Question #3. At the planned “liquidity event” in December 2008, what will Susan Strickler’s shares in XL be worth?  What annual rate of return (compounded) on her original $100,000 investment does this represent?  What will each of the other co-founders’ shares be worth?  What annual rate of return (compounded) on their original $100,000 investments does this represent?  Explain the reason for any difference between the return earned by Susan and that earned by each of the other co-founders.

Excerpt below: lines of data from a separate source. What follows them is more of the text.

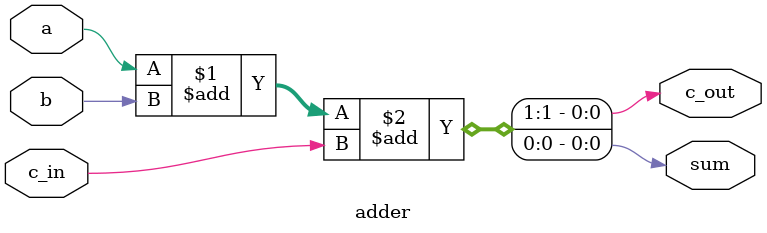
<source format=v>
module  adder(output wire c_out, sum, input wire a, b, c_in);
  assign {c_out, sum} = a + b + c_in; 
endmodule
</source>
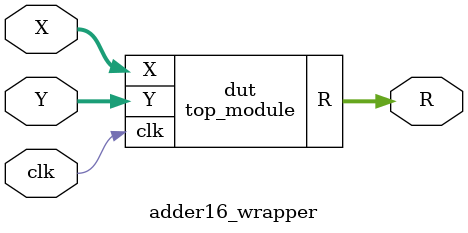
<source format=v>
/* Generated by Yosys 0.42+12 (git sha1 a55e8594b, clang++ 14.0.0-1ubuntu1.1 -fPIC -Os) */

(* top =  1  *)
(* src = "adder16_wrapper.v:3.1-19.10" *)
module adder16_wrapper(clk, X, Y, R);
  (* src = "adder16_wrapper.v:7.24-7.25" *)
  output [16:0] R;
  wire [16:0] R;
  (* src = "adder16_wrapper.v:5.24-5.25" *)
  input [15:0] X;
  wire [15:0] X;
  (* src = "adder16_wrapper.v:6.24-6.25" *)
  input [15:0] Y;
  wire [15:0] Y;
  (* src = "adder16_wrapper.v:4.24-4.27" *)
  input clk;
  wire clk;
  (* blackbox = 32'd1 *)
  (* module_not_derived = 32'd1 *)
  (* src = "adder16_wrapper.v:12.14-17.4" *)
  top_module dut (
    .R(R),
    .X(X),
    .Y(Y),
    .clk(clk)
  );
endmodule

module top_module(clk, X, Y, R);
  wire _000_;
  wire _001_;
  wire _002_;
  wire _003_;
  wire _004_;
  wire _005_;
  wire _006_;
  wire _007_;
  wire _008_;
  wire _009_;
  wire _010_;
  wire _011_;
  wire _012_;
  wire _013_;
  wire _014_;
  wire _015_;
  wire _016_;
  wire _017_;
  wire _018_;
  wire _019_;
  wire _020_;
  wire _021_;
  wire _022_;
  wire _023_;
  wire _024_;
  wire _025_;
  wire _026_;
  wire _027_;
  wire _028_;
  wire _029_;
  wire _030_;
  wire _031_;
  wire _032_;
  wire _033_;
  wire _034_;
  wire _035_;
  wire _036_;
  wire _037_;
  wire _038_;
  wire _039_;
  wire _040_;
  wire _041_;
  wire _042_;
  wire _043_;
  wire _044_;
  wire _045_;
  wire _046_;
  wire _047_;
  wire _048_;
  wire _049_;
  wire _050_;
  wire _051_;
  wire _052_;
  wire _053_;
  wire _054_;
  wire _055_;
  wire _056_;
  wire _057_;
  wire _058_;
  wire _059_;
  wire _060_;
  wire _061_;
  wire _062_;
  wire _063_;
  wire _064_;
  wire _065_;
  wire _066_;
  wire _067_;
  wire _068_;
  wire _069_;
  wire _070_;
  wire _071_;
  wire _072_;
  wire _073_;
  wire _074_;
  wire _075_;
  wire _076_;
  wire _077_;
  wire _078_;
  wire _079_;
  wire _080_;
  wire _081_;
  wire _082_;
  wire _083_;
  wire _084_;
  wire _085_;
  wire _086_;
  wire _087_;
  wire _088_;
  wire _089_;
  wire _090_;
  wire _091_;
  wire _092_;
  wire _093_;
  output [16:0] R;
  wire [16:0] R;
  input [15:0] X;
  wire [15:0] X;
  input [15:0] Y;
  wire [15:0] Y;
  input clk;
  wire clk;
  wire [16:0] x_int;
  wire [16:0] y_int;
  assign _044_ = ~(Y[13] ^ X[13]);
  assign _045_ = ~(Y[12] & X[12]);
  assign _046_ = ~(Y[12] ^ X[12]);
  assign _047_ = Y[11] & X[11];
  assign _048_ = Y[11] ^ X[11];
  assign _049_ = ~(Y[10] & X[10]);
  assign _050_ = _048_ & ~(_049_);
  assign _051_ = _050_ | _047_;
  assign _052_ = ~(Y[10] ^ X[10]);
  assign _053_ = _048_ & ~(_052_);
  assign _054_ = ~(Y[9] & X[9]);
  assign _055_ = ~(Y[9] ^ X[9]);
  assign _056_ = ~(Y[8] & X[8]);
  assign _057_ = ~(_056_ | _055_);
  assign _058_ = _054_ & ~(_057_);
  assign _059_ = _053_ & ~(_058_);
  assign _060_ = _059_ | _051_;
  assign _061_ = ~(Y[8] ^ X[8]);
  assign _062_ = _061_ | _055_;
  assign _063_ = _053_ & ~(_062_);
  assign _064_ = ~(Y[7] & X[7]);
  assign _065_ = Y[7] ^ X[7];
  assign _066_ = ~(Y[6] & X[6]);
  assign _067_ = _065_ & ~(_066_);
  assign _068_ = _064_ & ~(_067_);
  assign _069_ = ~(Y[6] ^ X[6]);
  assign _070_ = _065_ & ~(_069_);
  assign _071_ = ~(Y[5] & X[5]);
  assign _072_ = Y[5] ^ X[5];
  assign _073_ = ~(Y[4] & X[4]);
  assign _074_ = _072_ & ~(_073_);
  assign _075_ = _071_ & ~(_074_);
  assign _076_ = _070_ & ~(_075_);
  assign _077_ = _068_ & ~(_076_);
  assign _078_ = ~(Y[4] ^ X[4]);
  assign _079_ = _078_ | ~(_072_);
  assign _080_ = _070_ & ~(_079_);
  assign _081_ = ~(Y[3] & X[3]);
  assign _082_ = Y[3] ^ X[3];
  assign _083_ = ~(Y[2] & X[2]);
  assign _084_ = _082_ & ~(_083_);
  assign _085_ = _081_ & ~(_084_);
  assign _086_ = ~(Y[2] ^ X[2]);
  assign _087_ = _082_ & ~(_086_);
  assign _088_ = ~(Y[1] & X[1]);
  assign _089_ = Y[1] ^ X[1];
  assign _090_ = ~(Y[0] & X[0]);
  assign _091_ = _089_ & ~(_090_);
  assign _092_ = _088_ & ~(_091_);
  assign _093_ = _087_ & ~(_092_);
  assign _000_ = _085_ & ~(_093_);
  assign _001_ = _080_ & ~(_000_);
  assign _002_ = _077_ & ~(_001_);
  assign _003_ = _063_ & ~(_002_);
  assign _004_ = ~(_003_ | _060_);
  assign _005_ = ~(_004_ | _046_);
  assign _006_ = _045_ & ~(_005_);
  assign R[13] = _006_ ^ _044_;
  assign _007_ = ~(Y[14] ^ X[14]);
  assign _008_ = Y[13] & X[13];
  assign _009_ = ~(_045_ | _044_);
  assign _010_ = ~(_009_ | _008_);
  assign _011_ = _046_ | _044_;
  assign _012_ = ~(_011_ | _004_);
  assign _013_ = _010_ & ~(_012_);
  assign R[14] = _013_ ^ _007_;
  assign _014_ = ~(Y[15] ^ X[15]);
  assign _015_ = ~(Y[14] & X[14]);
  assign _016_ = ~(_013_ | _007_);
  assign _017_ = _015_ & ~(_016_);
  assign R[15] = _017_ ^ _014_;
  assign _018_ = ~(Y[15] & X[15]);
  assign _019_ = ~(_015_ | _014_);
  assign _020_ = _018_ & ~(_019_);
  assign _021_ = _014_ | _007_;
  assign _022_ = ~(_021_ | _010_);
  assign _023_ = _020_ & ~(_022_);
  assign _024_ = _021_ | _011_;
  assign _025_ = _060_ & ~(_024_);
  assign _026_ = _023_ & ~(_025_);
  assign _027_ = _024_ | ~(_063_);
  assign _028_ = ~(_027_ | _002_);
  assign _029_ = _026_ & ~(_028_);
  assign R[16] = _029_ ^ _014_;
  assign R[0] = Y[0] ^ X[0];
  assign R[1] = ~(_090_ ^ _089_);
  assign R[2] = _092_ ^ _086_;
  assign _030_ = ~(_092_ | _086_);
  assign _031_ = _030_ | ~(_083_);
  assign R[3] = _031_ ^ _082_;
  assign R[4] = _000_ ^ _078_;
  assign _032_ = ~(_000_ | _078_);
  assign _033_ = _032_ | ~(_073_);
  assign R[5] = _033_ ^ _072_;
  assign _034_ = ~(_000_ | _079_);
  assign _035_ = _075_ & ~(_034_);
  assign R[6] = _035_ ^ _069_;
  assign _036_ = ~(_035_ | _069_);
  assign _037_ = _036_ | ~(_066_);
  assign R[7] = _037_ ^ _065_;
  assign R[8] = _002_ ^ _061_;
  assign _038_ = ~(_002_ | _061_);
  assign _039_ = _056_ & ~(_038_);
  assign R[9] = _039_ ^ _055_;
  assign _040_ = ~(_002_ | _062_);
  assign _041_ = _058_ & ~(_040_);
  assign R[10] = _041_ ^ _052_;
  assign _042_ = ~(_041_ | _052_);
  assign _043_ = _042_ | ~(_049_);
  assign R[11] = _043_ ^ _048_;
  assign R[12] = _004_ ^ _046_;
  assign x_int = { X[15], X };
  assign y_int = { Y[15], Y };
endmodule

</source>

Question #4. Susan briefly considered the alternative of eliminating the second round and, instead, raising the total amount of $12,500,000 in the first round.  Assuming the investors would require a 40% per annum (compounded) rate of return, how would this alternative change your answers to questions #1 and #3, above?  Explain.  Note: Susan does not pursue this alternative.
 
Question #5. Based on their prior experience, both Carl and Leslie believe that stock options will be needed as incentives to recruit a senior management team for XL.  They convince Susan to plan for the future creation of a pool of new XL shares for incentive stock options equal, in total, to 12% of the company at the time of the liquidity event in 2008.  Given this plan to create a future pool of incentive stock options, recalculate your answers to questions #1 and #2.
 
Question #6. Immediately before the second round, it becomes apparent that the liquidity event will be delayed two years until December 2010 and that an additional $2,000,000 (i.e., a total of $13,000,000) will be needed in the second round, still scheduled to occur in December 2006.  Despite the delay, the estimated terminal value of XL remains unchanged.  At the time when this delay becomes apparent, Carl’s investment is already a done-deal and cannot be renegotiated.  The future stock option pool, as described above, is included in XL’s plans.  How does this change your answers to question #5?  Given this delay scenario, what compound annual rates of return are actually realized on the first and second round investments?
 
During TVC’s term sheet negotiations, it is agreed that TVC will receive convertible preferred XL stock in return for their investment in round two.  The founders’ shares, Carl’s shares and the option pool shares remain common stock.  The difference between common and preferred shares is that preferred shareholders receive a fixed annual dividend payment equal to a prescribed percentage of their investment.  In this case, TVC negotiates for a cumulative non-cash non-compounding dividend of 8% per annum.  At the time of the liquidity event in 2008, each preferred share is convertible into one new XL common share and the accumulated dividends are convertible into new XL common shares at the original price per share paid by TVC.
 
Question #7. TVC priced the XL deal assuming that it received non-dividend-bearing common stock and that an option pool would be created at the time of the liquidity event (i.e., the same assumptions used for Question #5, above).  What compound annual rate of return will TVC realize on its Round 2 investment as a result of using convertible preferred stock?  What effect does this have on the rate of return realized by Carl, who does not have convertible preferred stock?  What is the effect on the cash distributions realized by the founders?  (In answering this question, ignore the delay scenario of Question #6).
 
Question #8. During TVC’s term sheet negotiations, TVC also proposed using a hybrid security called participating preferred stock for its investment. This security is like the convertible preferred stock described above, but it has an additional benefit in that, at conversion (i.e., at the liquidity event) the entire original purchase price is also repaid to TVC on a priority basis before any other distributions are calculated.  Susan and Carl reject this proposal.  What compound annual rate of return would TVC have realized on its Round 2 investment as a result of using participating preferred stock?  What compound annual rate of return would Carl have realized under this proposal?  Compared to the deal outlined in Question #7, above, what effect would this proposal have had on the amount of cash distributed to Susan and each of the other co-founders at the time of the liquidity event?   (In answering this question, ignore the delay scenario of Question #6).